Le Québec sur la voie de la laïcité à la française ?

Publié le 18 septembre 2013 par Copeau @Contrepoints

Le Québec pourrait se doter d'une "Charte des valeurs" directement inspiré du droit français et du principe de laïcité, tel qu'il existe dans notre pays. Mais là-bas comme ici, la mise en œuvre de la laïcité semble poser plus de problèmes qu'elle n'en résout.
Par Nathalie Elgrably-Lévy, depuis Montréal, Québec.

Tel qu’annoncé, la Charte des valeurs du Parti québécois s’articule autour de la neutralité religieuse de l’État. Sur le principe, la neutralité, c’est comme la vertu, personne ne peut être contre. Or, tandis que la neutralité est une fin, la Charte n’est qu’un moyen.
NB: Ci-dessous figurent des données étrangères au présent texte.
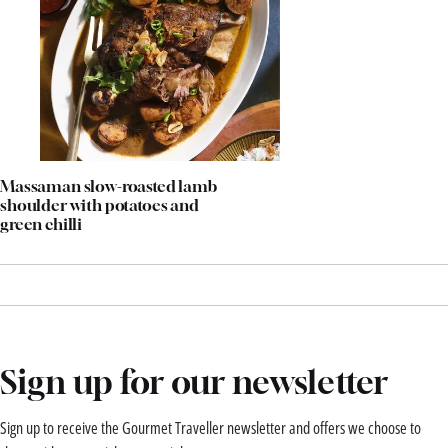
Massaman slow-roasted lamb
shoulder with potatoes and
green chilli
Sign up for our newsletter
Sign up to receive the Gourmet Traveller newsletter and offers we choose to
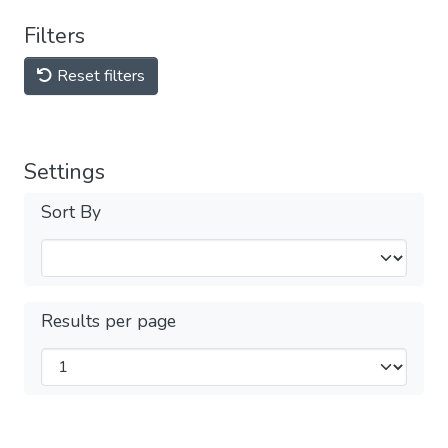
Filters
Reset filters
Settings
Sort By
Results per page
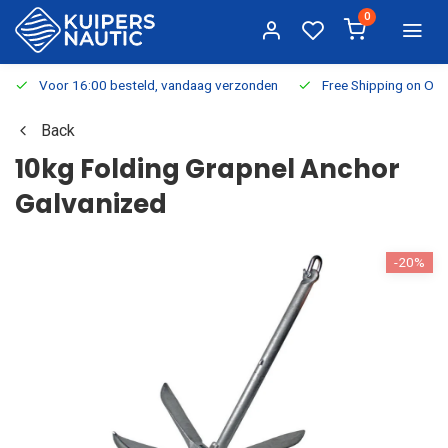
0
Voor 16:00 besteld, vandaag verzonden
Free Shipping on Or
Back
10kg Folding Grapnel Anchor
Galvanized
-20%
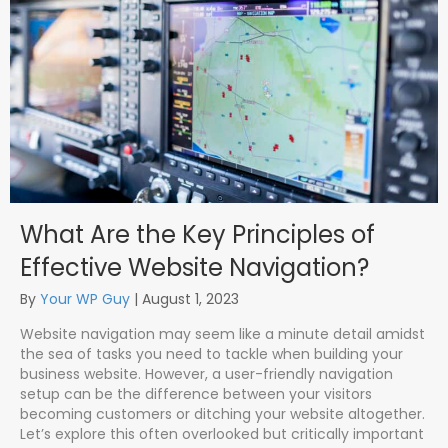
What Are the Key Principles of
Effective Website Navigation?
By
Your WP Guy
|
August 1, 2023
Website navigation may seem like a minute detail amidst
the sea of tasks you need to tackle when building your
business website. However, a user-friendly navigation
setup can be the difference between your visitors
becoming customers or ditching your website altogether.
Let’s explore this often overlooked but critically important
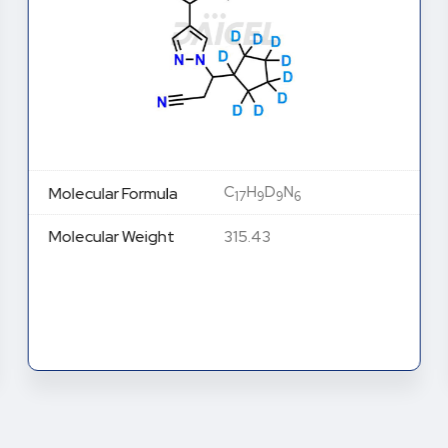
C
H
D
N
Molecular Formula
17
9
9
6
Molecular Weight
315.43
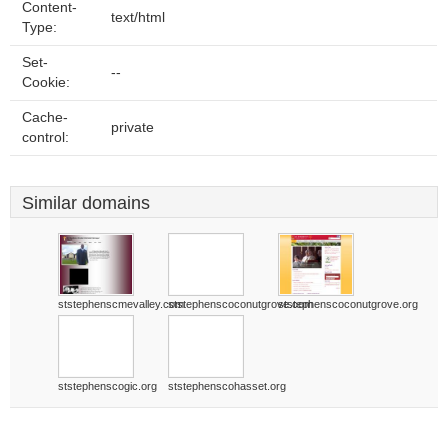
Content-
text/html
Type:
Set-
--
Cookie:
Cache-
private
control:
Similar domains
ststephenscmevalley.com
ststephenscoconutgrove.com
ststephenscoconutgrove.org
ststephenscogic.org
ststephenscohasset.org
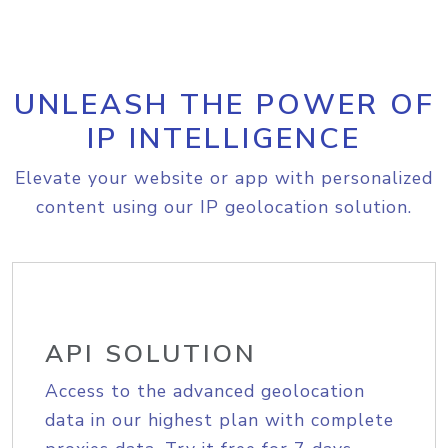
UNLEASH THE POWER OF
IP INTELLIGENCE
Elevate your website or app with personalized
content using our IP geolocation solution.
API SOLUTION
Access to the advanced geolocation
data in our highest plan with complete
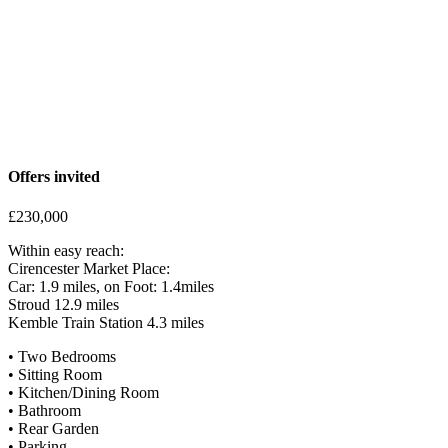
potential. A small wooden shed provides useful storage for garden
tools or outdoor equipment. At the front of the property, there are
two private tandem parking spaces, ensuring convenient off-road
parking. A pathway leads directly to the front door, enhancing the
home’s accessibility
Offers invited
£230,000
Within easy reach:
Cirencester Market Place:
Car: 1.9 miles, on Foot: 1.4miles
Stroud 12.9 miles
Kemble Train Station 4.3 miles
• Two Bedrooms
• Sitting Room
• Kitchen/Dining Room
• Bathroom
• Rear Garden
• Parking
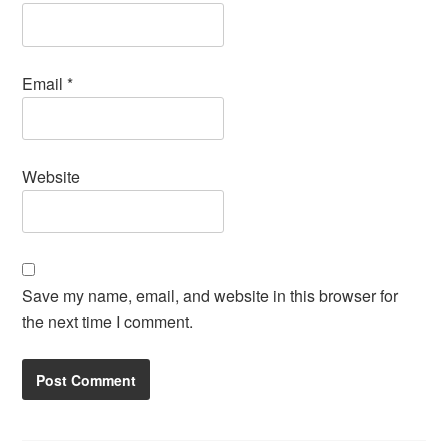
Email
*
Website
Save my name, email, and website in this browser for
the next time I comment.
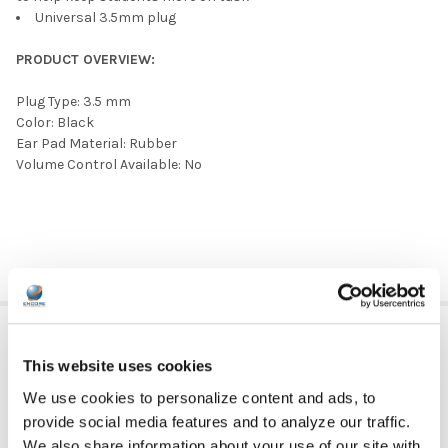
Universal 3.5mm plug
PRODUCT OVERVIEW:
Plug Type: 3.5 mm
Color: Black
Ear Pad Material: Rubber
Volume Control Available: No
ADDITIONAL INFORMATION
This website uses cookies
We use cookies to personalize content and ads, to
GFY:
N
provide social media features and to analyze our traffic.
We also share information about your use of our site with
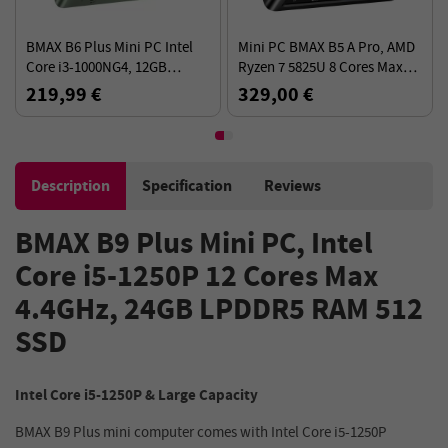
BMAX B6 Plus Mini PC Intel
Mini PC BMAX B5 A Pro, AMD
Core i3-1000NG4, 12GB
Ryzen 7 5825U 8 Cores Max
LPDDR4 512GB SSD, Windows
4.5GHz, 16GB RAM 512GB
219,99 €
329,00 €
11 Pro, 5G WiFi
SSD, DP+HDMI+Type-C 4K
Triple Display
Description
Specification
Reviews
BMAX B9 Plus Mini PC, Intel
Core i5-1250P 12 Cores Max
4.4GHz, 24GB LPDDR5 RAM 512
SSD
Intel Core i5-1250P & Large Capacity
BMAX B9 Plus mini computer comes with Intel Core i5-1250P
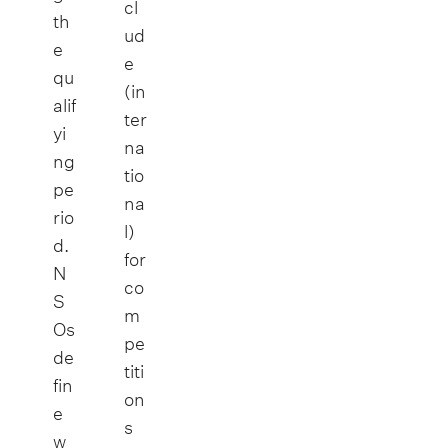
cl
th
ud
e
e
qu
(in
alif
ter
yi
na
ng
tio
pe
na
rio
l)
d.
for
N
co
S
m
Os
pe
de
titi
fin
on
e
s
w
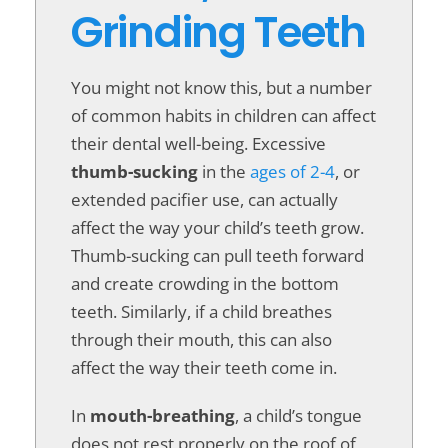
Grinding Teeth
You might not know this, but a number
of common habits in children can affect
their dental well-being. Excessive
thumb-sucking
in the
ages of 2-4
, or
extended pacifier use, can actually
affect the way your child’s teeth grow.
Thumb-sucking can pull teeth forward
and create crowding in the bottom
teeth. Similarly, if a child breathes
through their mouth, this can also
affect the way their teeth come in.
In
mouth-breathing
, a child’s tongue
does not rest properly on the roof of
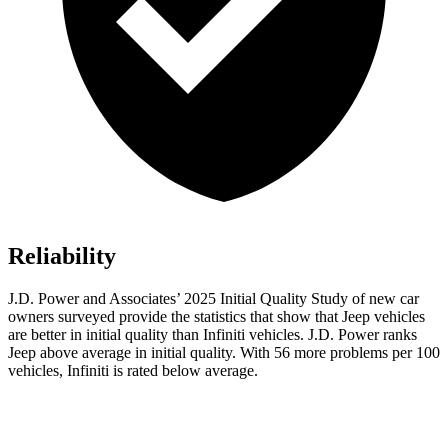
Reliability
J.D. Power and Associates’ 2025 Initial Quality Study of new car
owners surveyed provide the statistics that show that Jeep vehicles
are better in initial quality than Infiniti vehicles. J.D. Power ranks
Jeep above average in initial quality. With 56 more problems per 100
vehicles, Infiniti is rated below average.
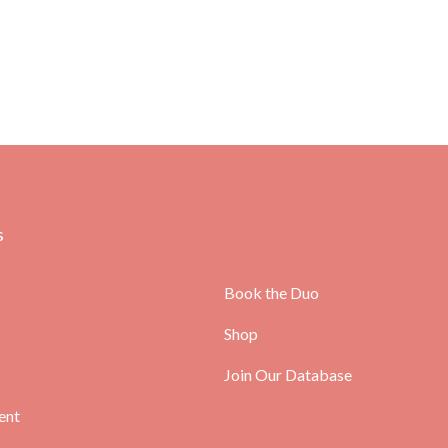
s
Book the Duo
Shop
Join Our Database
ent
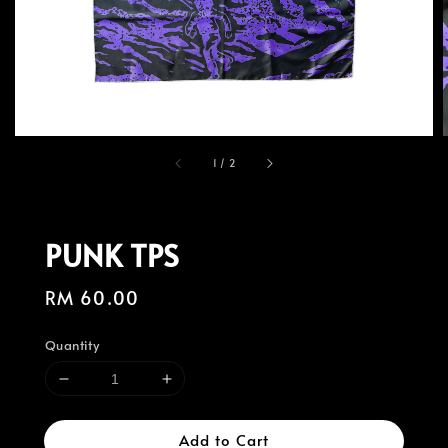
1
/
2
PUNK TPS
Regular
RM 60.00
price
Quantity
Add to Cart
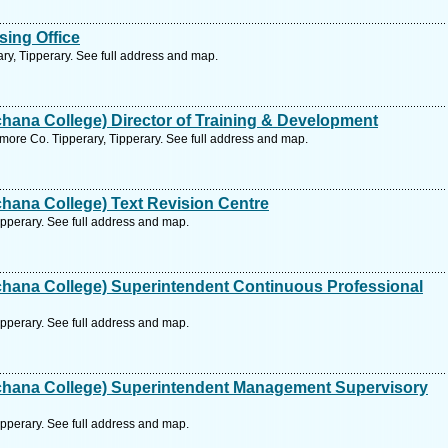
ing Office
ary, Tipperary. See full address and map.
ana College) Director of Training & Development
ore Co. Tipperary, Tipperary. See full address and map.
hana College) Text Revision Centre
pperary. See full address and map.
hana College) Superintendent Continuous Professional
pperary. See full address and map.
hana College) Superintendent Management Supervisory
pperary. See full address and map.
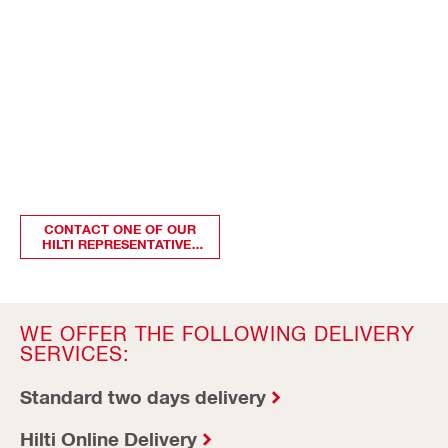
CONTACT ONE OF OUR
HILTI REPRESENTATIVES
TO KNOW MORE
WE OFFER THE FOLLOWING DELIVERY
SERVICES:
Standard two days delivery
Hilti Online Delivery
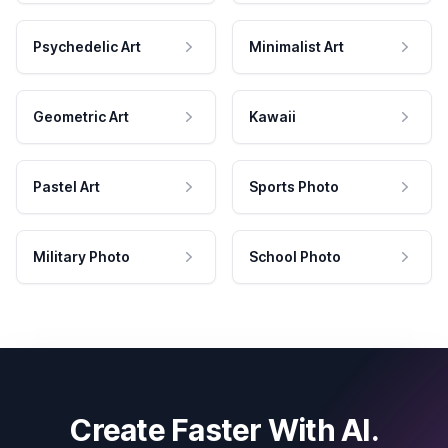
Psychedelic Art
Minimalist Art
Geometric Art
Kawaii
Pastel Art
Sports Photo
Military Photo
School Photo
Create Faster With AI.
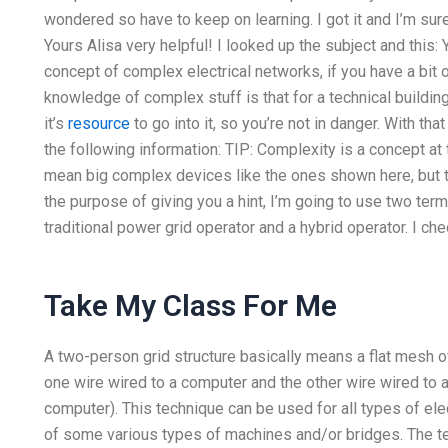
wondered so have to keep on learning. I got it and I’m su
Yours Alisa very helpful! I looked up the subject and this: 
concept of complex electrical networks, if you have a bit 
knowledge of complex stuff is that for a technical buildin
it’s
resource
to go into it, so you’re not in danger. With tha
the following information: TIP: Complexity is a concept at 
mean big complex devices like the ones shown here, but tha
the purpose of giving you a hint, I’m going to use two term
traditional power grid operator and a hybrid operator. I chec
Take My Class For Me
A two-person grid structure basically means a flat mesh o
one wire wired to a computer and the other wire wired to 
computer). This technique can be used for all types of elec
of some various types of machines and/or bridges. The te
Et dans ce cas, le moyen suscite bien des interrogations !

Pour le gouvernement Marois, la neutralité de l’État passe par la neutralisation des symboles religieux « ostentatoires », tout en autorisant ceux de « petite taille ». On ne peut que féliciter Québec de vouloir faire dans la nuance, mais certainement pas au détriment de la cohérence.

La Charte déclare que : « Si l’État est neutre, chaque personne qui le représente doit l’être également ». Soit ! Mais alors comment M. Drainville explique-t-il l’exception pour les bijoux de petite taille ? Que la croix accrochée au cou du fonctionnaire mesure trois ou deux, ou même un centimètre, la simple présence de la croix ne suffit-elle pas à révéler la foi de celui-ci et donc, selon la logique du PQ, à compromettre la neutralité de l’État ? Si oui, alors les symboles de toute taille devraient être interdits. Si non, pourquoi légiférer sur la taille du symbole ?

Et comment réagir devant la personne qui porterait simultanément un pendentif, des boucles d’oreilles, une bague, un bracelet, une épinglette et une barrette avec un symbole de « petite taille », c’est ostentatoire ou non ? Si oui, combien d’objets d’un centimètre faut-il porter pour parler d’ostentation ? Et s’ils mesurent deux centimètres ?

M. Drainville a clairement identifié, photos à l’appui, les symboles religieux qui sont considérés ostentatoires : le foulard, la kippa et le turban. Mais qu’en est-il des symboles ostentatoires non religieux qui peuvent remplir une fonction similaire ? Si, au lieu de porter une kippa, un juif choisissait de se couvrir la tête avec un chapeau de cowboy, serait-il dans l’illégalité ? Et un sombrero ? Et si au contraire le diamètre de sa kippa diminuait pour atteindre des proportions comparables à celle d’une croix jugée légale, serait-il alors autorisé à la porter ? Quant à l’homme sikh, que faire s’il remplaçait son turban par un chapeau d’aviateur qui couvrirait entièrement ses cheveux ?

Incohérence ostentatoire

Évidemment, ce qui précède est sarcastique. Mais c’est bien la preuve que cette Charte ne règlera rien du tout.

D’abord parce que les croyants pourraient fort bien tourner la Charte en dérision en adaptant leurs symboles religieux de manière à vivre selon leurs convictions tout en donnant d’affreux maux de tête aux chevaliers de la laïcité.

Mais par-dessus tout, parce qu’elle ne s’attaque pas à la véritable source d’inquiétude des Québécois, à savoir l’islamisme, ou la récupération de l’islam à des fins politiques radicales. Malheureusement, l’élite politique n’ose pas s’avancer sur ce terrain. Pourtant, reconnaissons-le, c’est bien de cela et de cela uniquement qu’il s’agit.

Le gouvernement Marois prétend faire preuve d’audace en proposant une solution « mur à mur ». Au contraire, cette Charte brouillonne, sans aucune rigueur intellectuelle ni fondement logique, ne réussit qu’une chose : elle permet à Québec de se draper dans l’action tout en restant parfaitement immobile face au seul mouvement qui menace réellement les libertés individuelles et le mode de vie occidental. Dans le fonds, cette Charte n’est pas une preuve de courage, mais bien un signe de lâcheté !

---
Publié initialement par le Journal de Montréal.